* Supplied data:
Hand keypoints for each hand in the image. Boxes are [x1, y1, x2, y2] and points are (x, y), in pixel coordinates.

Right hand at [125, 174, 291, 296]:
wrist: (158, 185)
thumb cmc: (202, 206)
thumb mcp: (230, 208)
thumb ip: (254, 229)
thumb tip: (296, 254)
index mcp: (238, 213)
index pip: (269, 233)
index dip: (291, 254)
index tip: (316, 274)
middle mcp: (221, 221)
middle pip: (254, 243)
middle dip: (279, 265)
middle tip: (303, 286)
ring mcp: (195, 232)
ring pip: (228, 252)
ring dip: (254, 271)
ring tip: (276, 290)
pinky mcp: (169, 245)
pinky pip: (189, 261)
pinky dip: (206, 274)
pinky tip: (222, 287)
--
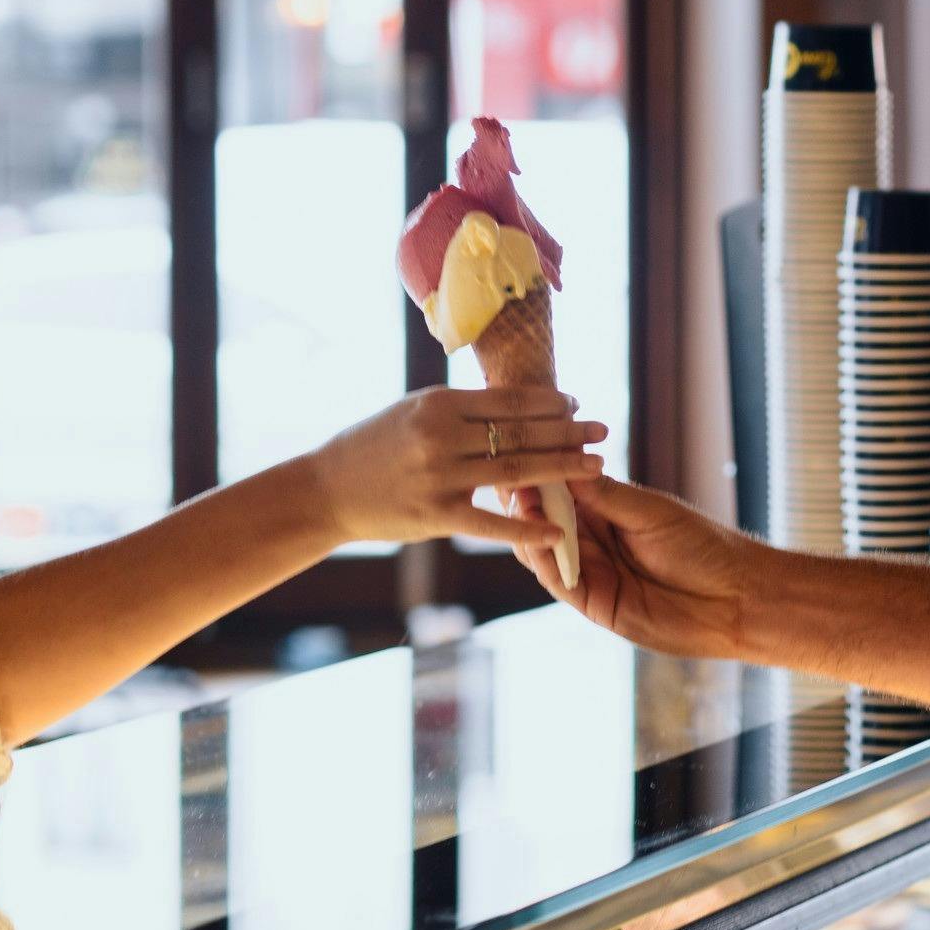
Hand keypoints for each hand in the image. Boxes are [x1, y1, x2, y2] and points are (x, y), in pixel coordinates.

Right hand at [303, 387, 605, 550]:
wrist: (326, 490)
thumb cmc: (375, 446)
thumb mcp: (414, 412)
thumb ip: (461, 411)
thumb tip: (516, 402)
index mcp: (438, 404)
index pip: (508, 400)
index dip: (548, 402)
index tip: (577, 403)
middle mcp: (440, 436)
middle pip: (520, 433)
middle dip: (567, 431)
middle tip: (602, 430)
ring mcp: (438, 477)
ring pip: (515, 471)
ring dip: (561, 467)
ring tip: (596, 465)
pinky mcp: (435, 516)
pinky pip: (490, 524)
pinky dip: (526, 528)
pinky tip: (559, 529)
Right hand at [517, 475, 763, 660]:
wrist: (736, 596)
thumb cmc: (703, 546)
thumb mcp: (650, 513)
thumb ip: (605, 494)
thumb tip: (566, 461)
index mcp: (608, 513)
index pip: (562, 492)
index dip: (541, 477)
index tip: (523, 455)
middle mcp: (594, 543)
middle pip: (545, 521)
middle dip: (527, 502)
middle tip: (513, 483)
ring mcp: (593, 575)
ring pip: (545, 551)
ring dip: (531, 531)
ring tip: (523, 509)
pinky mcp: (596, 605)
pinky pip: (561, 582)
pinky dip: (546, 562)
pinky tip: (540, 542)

* What to produce:
Where the word "pinky" appears in a line of the entries above, count that line; give only the number.

* Completed task:
12